“I created a slide deck for my Business Law 5 students to review the intersection of criminal and civil liability as part of a key Student Learning Objective. Rather than pulling from the broader universe of legal cases and concepts, I wanted the review to focus exclusively on the material we had already covered in class. To accomplish this, I used AI in combination with approximately 20 instructor-created resources that I uploaded into NotebookLM, including PowerPoints, legal cases, and supporting articles. I specifically instructed the AI to rely only on those uploaded materials when generating the presentation. The result was a concise 12-slide review deck that remained focused, aligned with course instruction, and less prone to AI hallucinations or inaccurate legal references. An added benefit is that the knowledge base now remains reusable. Because the materials are already uploaded, I can continue using the same NotebookLM workspace to quickly generate future review decks, study materials, and summaries, while also updating it with new cases and instructional content as needed.”
Kevin Gilligan Esq. Adjunct Professor, Business Law, El Camino College.
The Situation / Task
In Business Law 5, Professor Kevin Gilligan wanted to create a concise and engaging review resource to help students better understand one of the course’s Student Learning Outcomes: the intersection of criminal and civil liability in business law. Rather than building a new lecture review from scratch, he explored how AI could accelerate the process while keeping the material aligned with what students had already learned in class.
The Challenge
The primary challenge was maintaining accuracy and instructional alignment. Business law concepts can easily become overly broad, and publicly available AI tools sometimes introduce inaccurate information, fabricated legal examples, or “hallucinated” case references.
Professor Gilligan specifically wanted to:
- Limit the review content to the exact materials already covered in class
- Avoid introducing outside legal concepts or unsupported examples
- Reduce the risk of hallucinations and incorrect legal interpretations
- Save time preparing supplemental review content for students
How AI Helped
Professor Gilligan used Google’s NotebookLM to generate a customized review slide deck based entirely on his own instructional materials. He uploaded:
- Approximately 20 previously used lecture PowerPoints
- His course syllabus
- Selected articles and supplemental materials shared with students
He then prompted NotebookLM to create a presentation focused specifically on the intersection of criminal and civil liability in business law using only the uploaded content.
Within approximately one minute, NotebookLM generated a 12-slide review deck tailored to his course content and learning objectives. Because the AI was grounded exclusively in instructor-provided materials, the resulting presentation stayed closely aligned with classroom instruction and significantly reduced the likelihood of hallucinations or fabricated legal references.
Professor Gilligan noted that while some editing and validation were still necessary, the process reduced development time by an estimated one to two hours compared to building the presentation manually.
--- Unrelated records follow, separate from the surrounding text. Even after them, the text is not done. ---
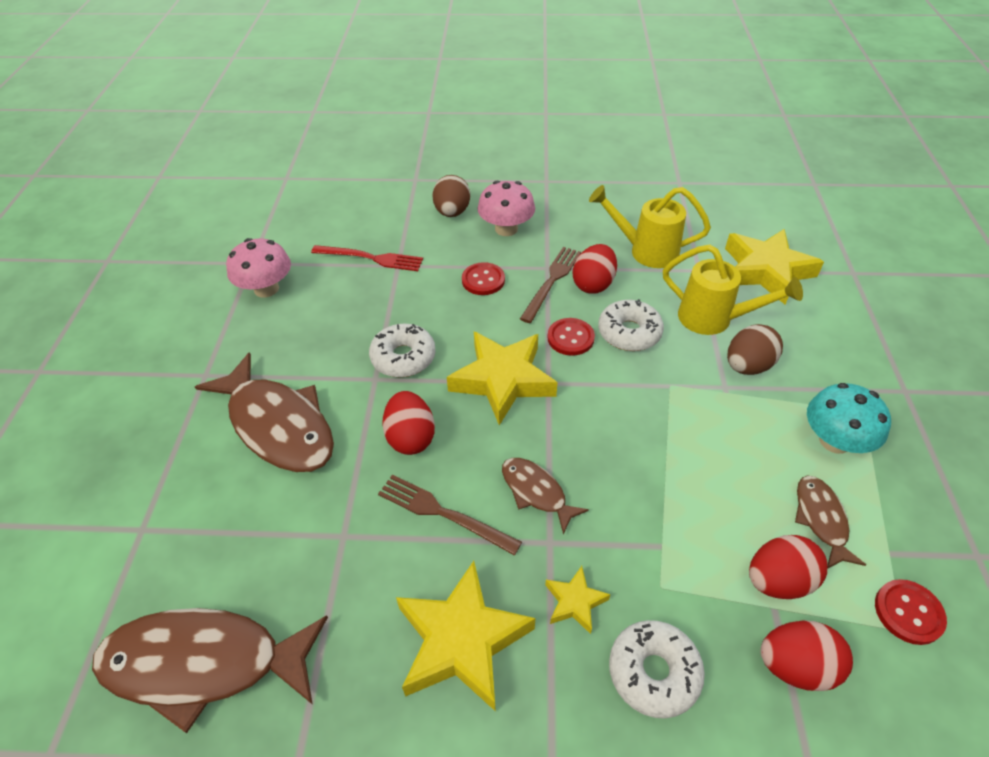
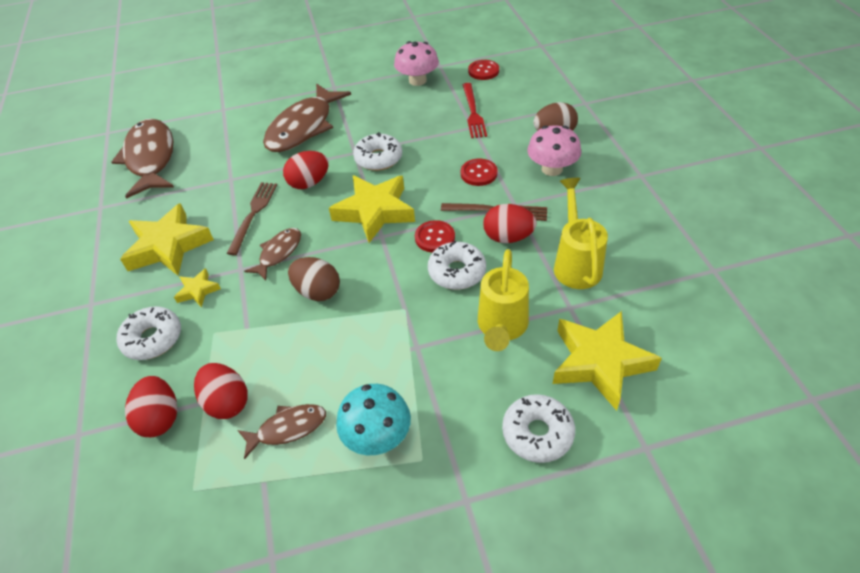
camera: 75 degrees right, 0 degrees up
brown egg [727,324,783,375] -> brown egg moved to [288,257,340,301]
red button [875,579,947,645] -> red button moved to [468,60,499,80]
none -> white donut [502,394,575,463]

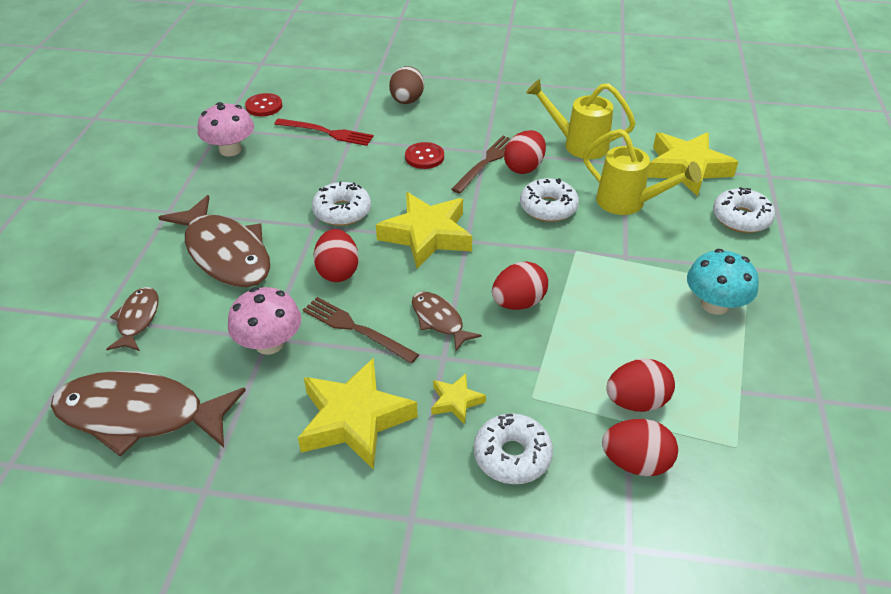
camera: 70 degrees left, 5 degrees down
brown fish [238,404,326,459] -> brown fish moved to [106,287,158,351]
brown egg [288,257,340,301] -> red egg [492,261,548,310]
red button [415,220,455,252] -> none
pink mushroom [527,125,581,176] -> pink mushroom moved to [228,287,301,355]

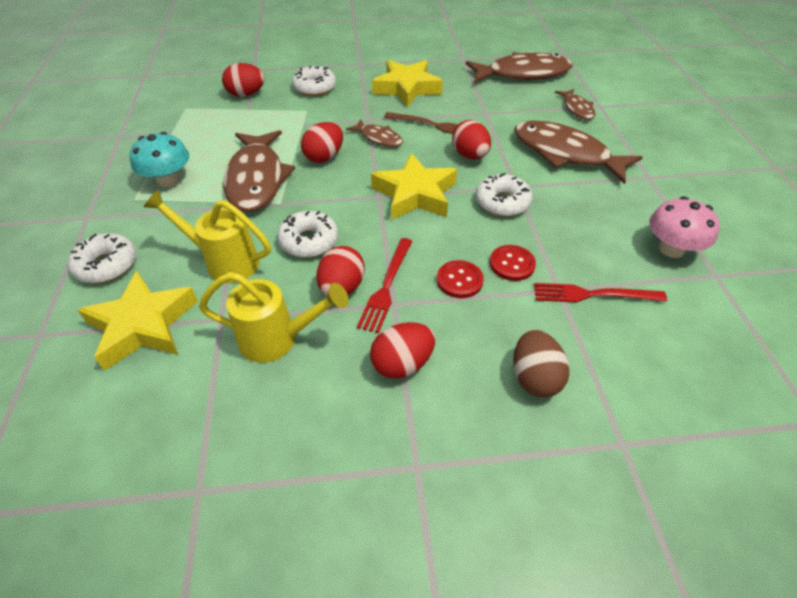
camera: 165 degrees right, 5 degrees up
pink mushroom [228,287,301,355] -> none
red button [245,93,283,116] -> red button moved to [490,245,536,281]
yellow star [431,373,486,425] -> none
brown fork [451,136,512,194] -> red fork [357,238,412,334]
red egg [606,359,675,412] -> red egg moved to [370,322,435,379]
none -> brown fish [224,130,295,212]

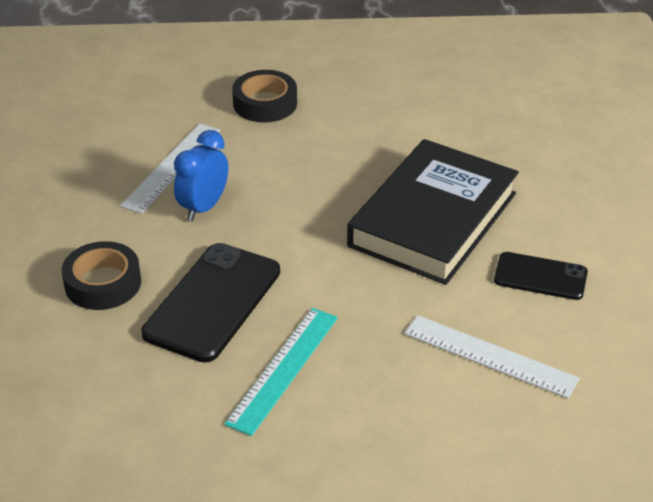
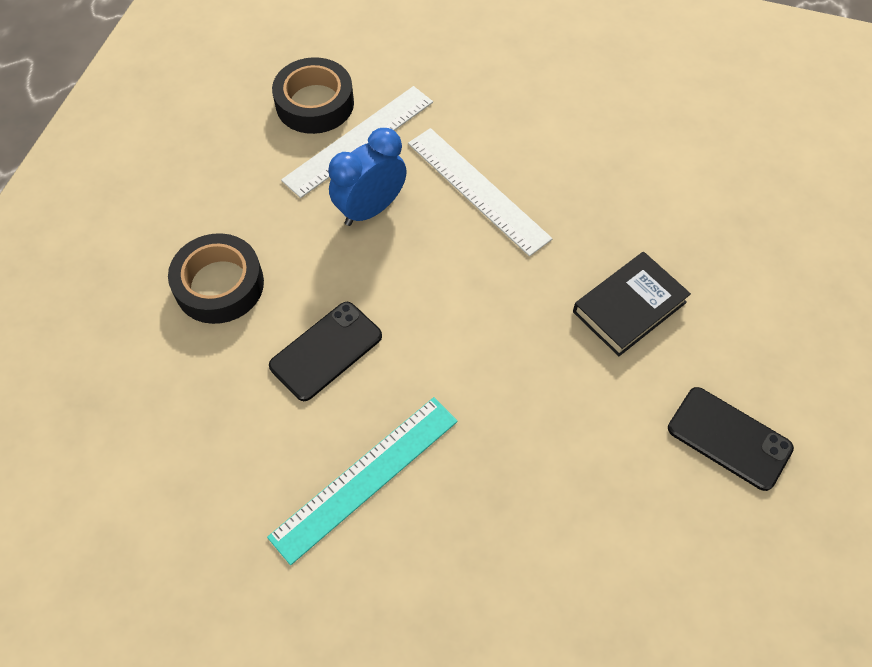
camera: 20 degrees right, 20 degrees up
black phone [141,243,280,363] -> black phone [269,302,382,401], size x0.59
black tape [232,70,297,123] -> black tape moved to [272,57,354,134]
black book [347,139,519,285] -> black book [573,252,691,356], size x0.48
white ruler [404,315,580,398] -> white ruler moved to [408,128,553,256]

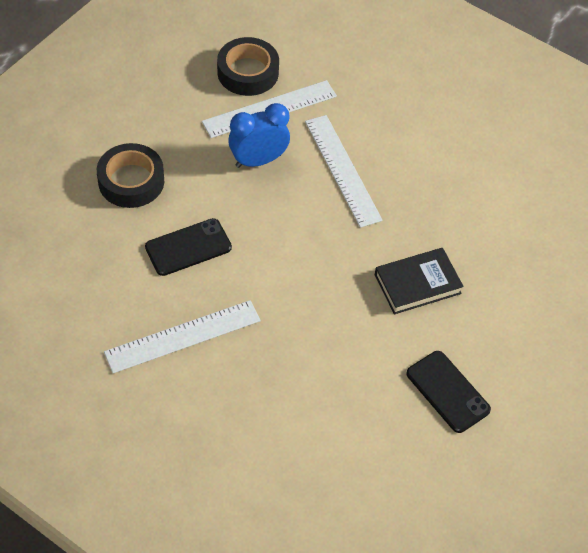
camera: 15 degrees right, 5 degrees down
turquoise ruler [267,397,458,565] -> white ruler [104,300,261,373]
In a separate use case, he also used NotebookLM to generate a two-person podcast discussing Miranda v. Arizona. Students responded positively to the audio format and described it as a more engaging and accessible way to review foundational legal concepts. Like the slide deck, the podcast was generated solely from instructor-provided materials.
Example Prompt
“Create a slide deck reviewing the intersection of criminal and civil liability in Business Law based only on the uploaded materials. Focus on concepts and examples already covered in class and align the content to the course Student Learning Outcomes.”
AI Tool(s) Used
- NotebookLM
- Google Workspace for Education (El Camino College environment)
Outcome / Impact
- Generated a targeted 12-slide review deck in approximately one minute
- Saved an estimated 1–2 hours of preparation time
- Reduced hallucination risk by grounding AI outputs in instructor-provided materials
- Increased student engagement through AI-generated podcast discussions
- Created supplemental learning resources without expanding course prep workload
Lessons Learned / Advice for Colleagues
Professor Gilligan emphasized that the quality of AI-generated outputs depends heavily on the quality and completeness of the source materials uploaded.
Key takeaways:
- Uploading instructor-created materials improves accuracy and relevance
- Grounding AI outputs in course content helps minimize hallucinations
- Faculty should still review and validate all generated materials before sharing with students
- AI-generated visuals or explanations may occasionally oversimplify or inaccurately represent legal concepts
For example, Professor Gilligan noted that NotebookLM generated a “reasonable doubt” graphic that required correction because it was legally inaccurate. Even with those edits, the overall time savings and instructional value made the workflow worthwhile.
He also observed that El Camino College’s current free NotebookLM environment limits the number of slide decks that can be generated per day, and that expanded institutional access could further support instructional innovation.